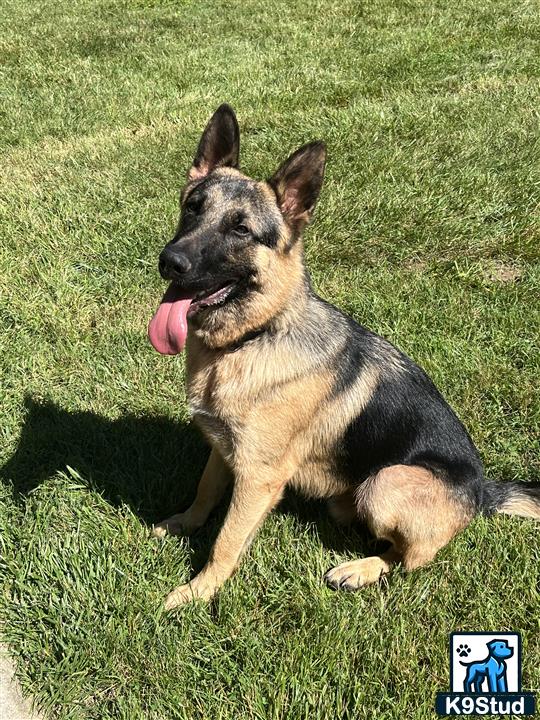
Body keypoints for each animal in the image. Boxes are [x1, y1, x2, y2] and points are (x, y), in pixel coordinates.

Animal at [149, 102, 540, 608]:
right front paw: (184, 524)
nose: (170, 261)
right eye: (192, 208)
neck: (254, 336)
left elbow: (227, 540)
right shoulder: (223, 448)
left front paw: (198, 591)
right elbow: (204, 491)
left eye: (241, 229)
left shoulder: (258, 477)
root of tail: (482, 492)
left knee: (413, 559)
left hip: (384, 484)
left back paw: (361, 568)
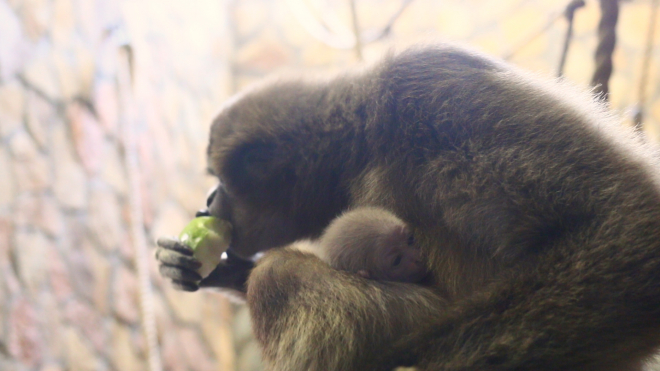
──────────
▶ INSTRUCTIONS TO FOLLOW
Everything in the material except the pictures should be output verbatim.

▶ EXPECTED OUTPUT
Body keypoints for each animal in the image. Boxes are [x1, y1, x2, y2] and points are (x, y), in pixel coordinates.

Animal at [149, 102, 540, 608]:
right front paw: (184, 524)
nose: (170, 261)
right eye: (192, 208)
neck: (254, 336)
left elbow: (227, 540)
right shoulder: (223, 448)
left front paw: (198, 591)
right elbow: (204, 491)
left eye: (241, 229)
left shoulder: (258, 477)
root of tail: (482, 492)
left knee: (413, 559)
left hip: (384, 484)
left back paw: (361, 568)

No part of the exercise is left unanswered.